US tax acts and their effects on average tax rates
John Anderson ()
Applied Economics Letters, 2013, vol. 20, issue 2, 131-134
Tax legislation since the early 1980s has significantly altered Average Tax Rates (ATRs) across the income distribution in the United States. Using a consistently defined ATR series for the years 1979--2003, this study finds that the 1980s reduced ATRs for all taxpayers except those in the bottom quintile whose ATRs rose. The reforms of the early 1990s generally had the effect of raising ATRs at the top of the income distribution and lowering those at the bottom, although the magnitude of the effects was smaller than the reforms of the 1980s. Reforms of the late 1990s and early 2000s significantly reduced ATRs virtually across the board. The only exception occurred in the bottom quintile where the effects of the various tax acts have been mixed.

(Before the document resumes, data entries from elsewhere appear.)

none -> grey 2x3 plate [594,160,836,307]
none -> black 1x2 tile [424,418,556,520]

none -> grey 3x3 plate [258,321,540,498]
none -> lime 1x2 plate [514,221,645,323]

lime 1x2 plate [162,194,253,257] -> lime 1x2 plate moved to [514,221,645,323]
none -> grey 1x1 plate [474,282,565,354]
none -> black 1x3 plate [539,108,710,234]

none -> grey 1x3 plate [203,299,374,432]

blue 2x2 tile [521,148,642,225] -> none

The tax acts of 2001 and 2003 reduced ATRs significantly in the top and middle quintiles, although the size of the ATR reduction in both cases was greater in the middle quintile than in the top quintile. Within the top percentile, the ATR reductions due to Jobs and Growth Tax Relief Reconciliation Act of 2003 (JGTRRA03) are larger than those due to Economic Growth and Tax Relief Reconciliation Act of 2001 (EGTRRA01), but they are only modestly larger than the ATR reductions due to TRA86.